* _Task directions_:
Print out each entry without alteration, and keep the pictures out.

○ ○ ○ ○

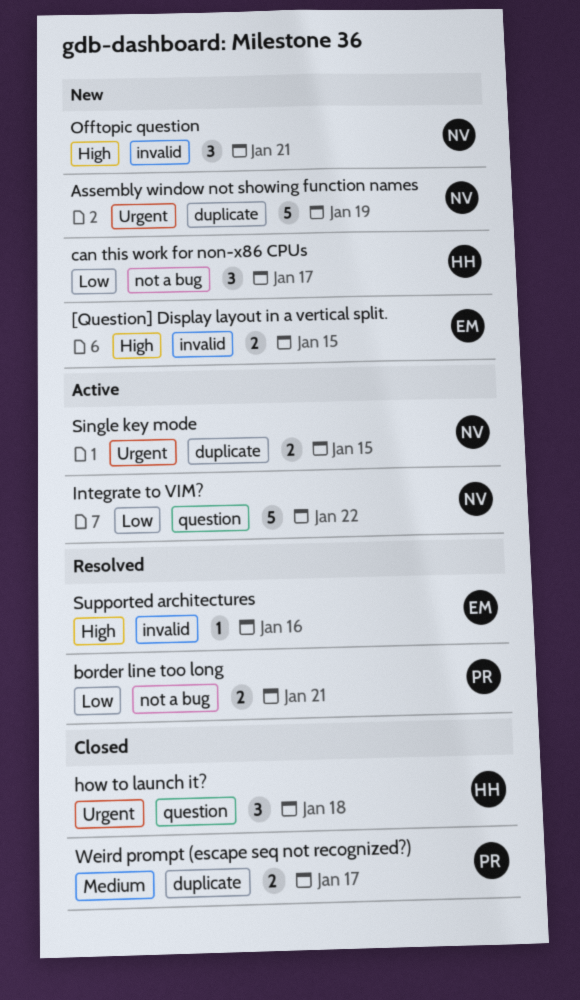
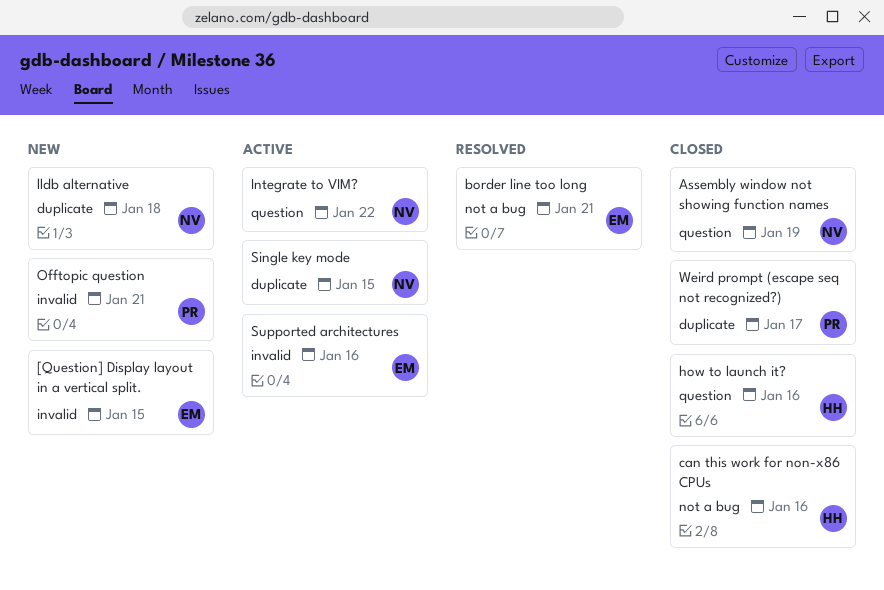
Assembly window not showing function names, status: New -> Closed
Assembly window not showing function names, label: duplicate -> question
border line too long, owner: PR -> EM
can this work for non-x86 CPUs, status: New -> Closed
can this work for non-x86 CPUs, due: Jan 17 -> Jan 16
how to launch it?, due: Jan 18 -> Jan 16
lldb alternative: none -> present
Offtopic question, owner: NV -> PR
Supported architectures, status: Resolved -> Active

○ ○ ○ ○

* _Exercise answer_:
Assembly window not showing function names, status: New -> Closed
Assembly window not showing function names, label: duplicate -> question
border line too long, owner: PR -> EM
can this work for non-x86 CPUs, status: New -> Closed
can this work for non-x86 CPUs, due: Jan 17 -> Jan 16
how to launch it?, due: Jan 18 -> Jan 16
lldb alternative: none -> present
Offtopic question, owner: NV -> PR
Supported architectures, status: Resolved -> Active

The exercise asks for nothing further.